─── DATA RECORDS

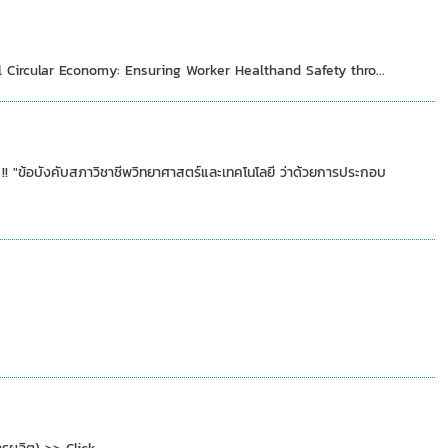
Circular Economy: Ensuring Worker Healthand Safety thro...
! "ข้อบังคับสภาวิชาชีพวิทยาศาสตร์และเทคโนโลยี ว่าด้วยการประกอบ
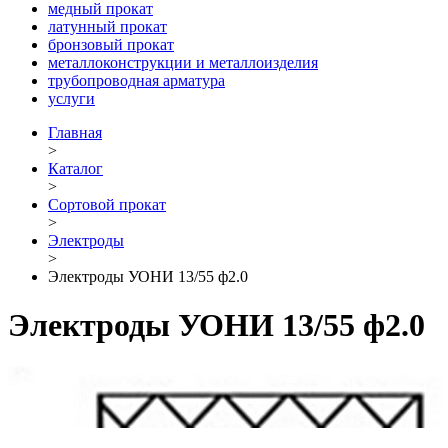
медный прокат
латунный прокат
бронзовый прокат
металлоконструкции и металлоизделия
трубопроводная арматура
услуги
Главная
>
Каталог
>
Сортовой прокат
>
Электроды
>
Электроды УОНИ 13/55 ф2.0
Электроды УОНИ 13/55 ф2.0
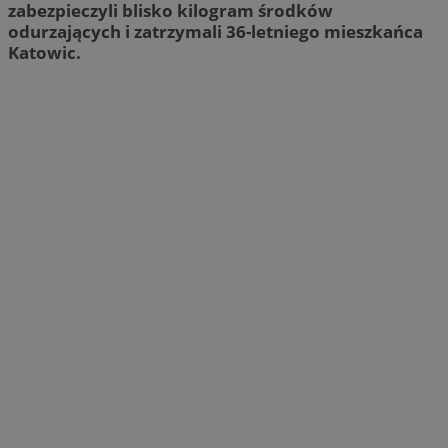
zabezpieczyli blisko kilogram środków
odurzających i zatrzymali 36-letniego mieszkańca
Katowic.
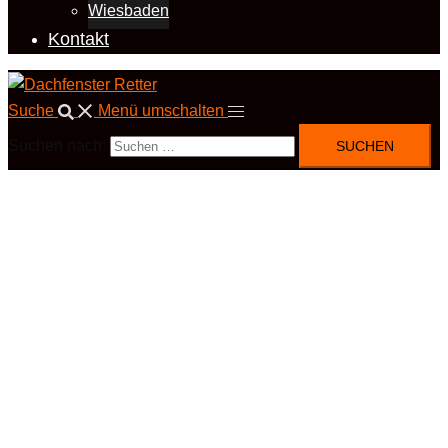
Wiesbaden
Kontakt
Suche
Menü umschalten
Suchen nach:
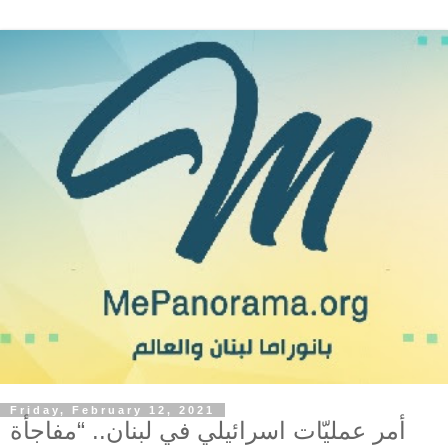
Friday, February 12, 2021
أمر عمليّات اسرائيلي في لبنان.. “مفاجأة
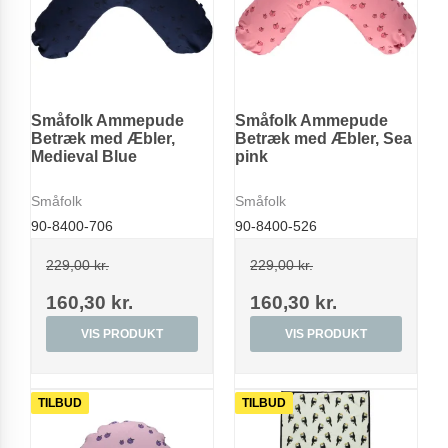
Småfolk Ammepude
Småfolk Ammepude
Betræk med Æbler,
Betræk med Æbler, Sea
Medieval Blue
pink
Småfolk
Småfolk
90-8400-706
90-8400-526
229,00 kr.
229,00 kr.
160,30 kr.
160,30 kr.
VIS PRODUKT
VIS PRODUKT
TILBUD
TILBUD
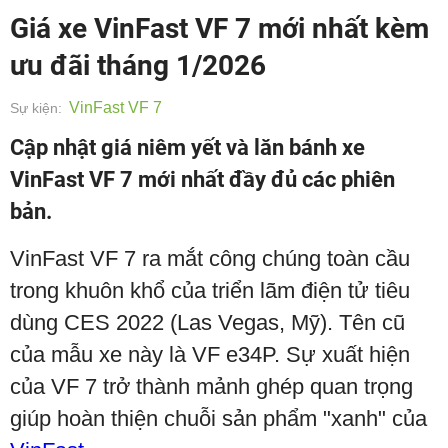
Giá xe VinFast VF 7 mới nhất kèm
ưu đãi tháng 1/2026
VinFast VF 7
Sự kiện:
Cập nhật giá niêm yết và lăn bánh xe
VinFast VF 7 mới nhất đầy đủ các phiên
bản.
VinFast VF 7 ra mắt công chúng toàn cầu
trong khuôn khổ của triển lãm điện tử tiêu
dùng CES 2022 (Las Vegas, Mỹ). Tên cũ
của mẫu xe này là VF e34P. Sự xuất hiện
của VF 7 trở thành mảnh ghép quan trọng
giúp hoàn thiện chuỗi sản phẩm "xanh" của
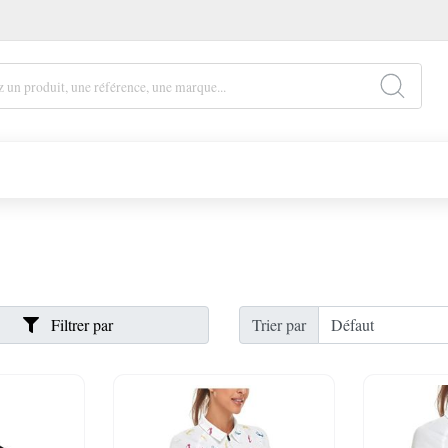
Filtrer par
Trier par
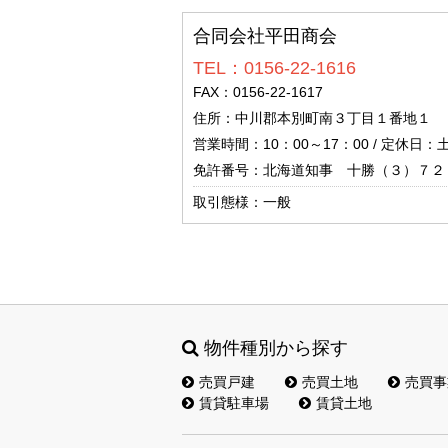
合同会社平田商会
TEL：0156-22-1616
FAX：0156-22-1617
住所：中川郡本別町南３丁目１番地１
営業時間：10：00～17：00 / 定休日
免許番号：北海道知事 十勝（３）７２
取引態様：一般
物件種別から探す
売買戸建
売買土地
売買事
賃貸駐車場
賃貸土地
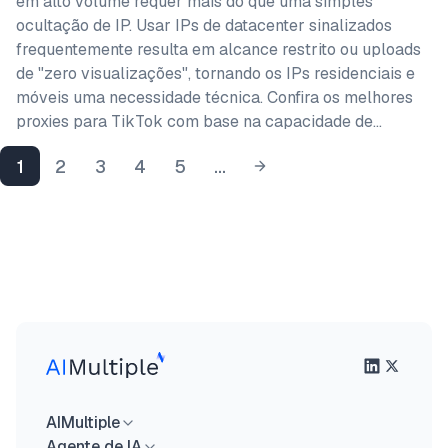
em alto volume requer mais do que uma simples
ocultação de IP. Usar IPs de datacenter sinalizados
frequentemente resulta em alcance restrito ou uploads
de "zero visualizações", tornando os IPs residenciais e
móveis uma necessidade técnica. Confira os melhores
proxies para TikTok com base na capacidade de…
1
2
3
4
5
...
AIMultiple
Agente de IA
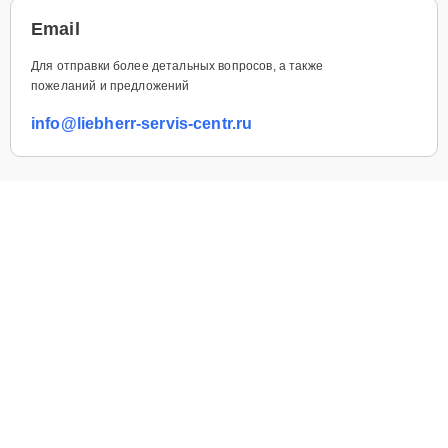
Email
Для отправки более детальных вопросов, а также
пожеланий и предложений
info@liebherr-servis-centr.ru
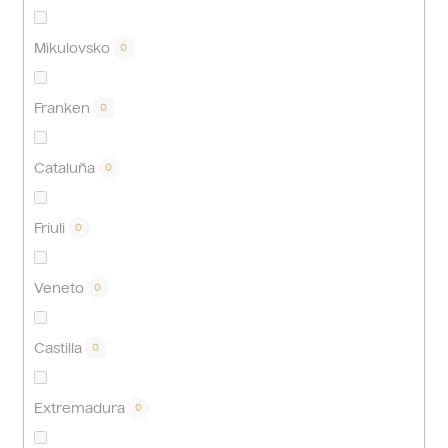
Mikulovsko
0
Franken
0
Cataluña
0
Friuli
0
Veneto
0
Castilla
0
Extremadura
0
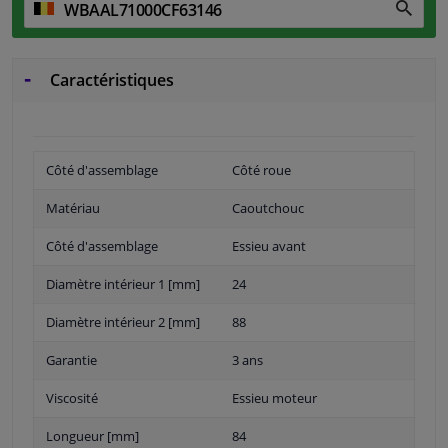
Caractéristiques
Côté d'assemblage
Côté roue
Matériau
Caoutchouc
Côté d'assemblage
Essieu avant
Diamètre intérieur 1 [mm]
24
Diamètre intérieur 2 [mm]
88
Garantie
3 ans
Viscosité
Essieu moteur
Longueur [mm]
84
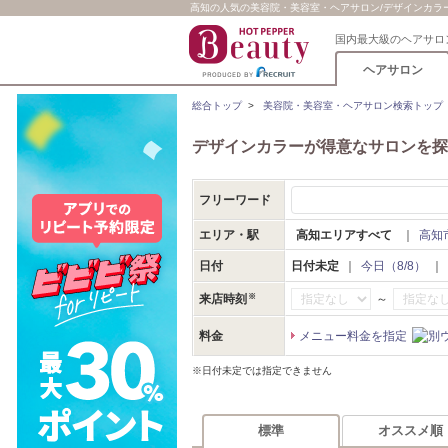
高知の人気の美容院・美容室・ヘアサロン/デザインカラーが
国内最大級のヘアサロ
ヘアサロン
総合トップ
>
美容院・美容室・ヘアサロン検索トップ
デザインカラーが得意なサロンを探
フリーワード
エリア・駅
高知エリアすべて
｜
高知
日付
日付未定
｜
今日（8/8）
｜
～
来店時刻
料金
メニュー料金を指定
※日付未定では指定できません
標準
オススメ順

──────

REQUEST ▸ Pictures are to be dropped; every line of the records is to be returned unchanged.

OUTPUT BELOW ▸
Circular Economy: Ensuring Worker Healthand Safety thro...
! "ข้อบังคับสภาวิชาชีพวิทยาศาสตร์และเทคโนโลยี ว่าด้วยการประกอบ
медный прокат
латунный прокат
бронзовый прокат
металлоконструкции и металлоизделия
трубопроводная арматура
услуги
Главная
>
Каталог
>
Сортовой прокат
>
Электроды
>
Электроды УОНИ 13/55 ф2.0
Электроды УОНИ 13/55 ф2.0
zabezpieczyli blisko kilogram środków
odurzających i zatrzymali 36-letniego mieszkańca
Katowic.
Wiesbaden
Kontakt
Suche
Menü umschalten
Suchen nach:
Friday, February 12, 2021
أمر عمليّات اسرائيلي في لبنان.. “مفاجأة
Småfolk Ammepude
Småfolk Ammepude
Betræk med Æbler,
Betræk med Æbler, Sea
Medieval Blue
pink
Småfolk
Småfolk
90-8400-706
90-8400-526
229,00 kr.
229,00 kr.
160,30 kr.
160,30 kr.
VIS PRODUKT
VIS PRODUKT
TILBUD
TILBUD
Giá xe VinFast VF 7 mới nhất kèm
ưu đãi tháng 1/2026
VinFast VF 7
Sự kiện:
Cập nhật giá niêm yết và lăn bánh xe
VinFast VF 7 mới nhất đầy đủ các phiên
bản.
VinFast VF 7 ra mắt công chúng toàn cầu
trong khuôn khổ của triển lãm điện tử tiêu
dùng CES 2022 (Las Vegas, Mỹ). Tên cũ
của mẫu xe này là VF e34P. Sự xuất hiện
của VF 7 trở thành mảnh ghép quan trọng
giúp hoàn thiện chuỗi sản phẩm "xanh" của
Filtrer par
Trier par
合同会社平田商会
TEL：0156-22-1616
FAX：0156-22-1617
住所：中川郡本別町南３丁目１番地１
営業時間：10：00～17：00 / 定休日
免許番号：北海道知事 十勝（３）７２
取引態様：一般
物件種別から探す
売買戸建
売買土地
売買事
賃貸駐車場
賃貸土地
em alto volume requer mais do que uma simples
ocultação de IP. Usar IPs de datacenter sinalizados
frequentemente resulta em alcance restrito ou uploads
de "zero visualizações", tornando os IPs residenciais e
móveis uma necessidade técnica. Confira os melhores
proxies para TikTok com base na capacidade de…
1
2
3
4
5
...
AIMultiple
Agente de IA
Email
Для отправки более детальных вопросов, а также
пожеланий и предложений
info@liebherr-servis-centr.ru
Mikulovsko
0
Franken
0
Cataluña
0
Friuli
0
Veneto
0
Castilla
0
Extremadura
0
Caractéristiques
Côté d'assemblage
Côté roue
Matériau
Caoutchouc
Côté d'assemblage
Essieu avant
Diamètre intérieur 1 [mm]
24
Diamètre intérieur 2 [mm]
88
Garantie
3 ans
Viscosité
Essieu moteur
Longueur [mm]
84
高知の人気の美容院・美容室・ヘアサロン/デザインカラーが
国内最大級のヘアサロ
ヘアサロン
総合トップ
>
美容院・美容室・ヘアサロン検索トップ
デザインカラーが得意なサロンを探
フリーワード
エリア・駅
高知エリアすべて
｜
高知
日付
日付未定
｜
今日（8/8）
｜
～
来店時刻
料金
メニュー料金を指定
※日付未定では指定できません
標準
オススメ順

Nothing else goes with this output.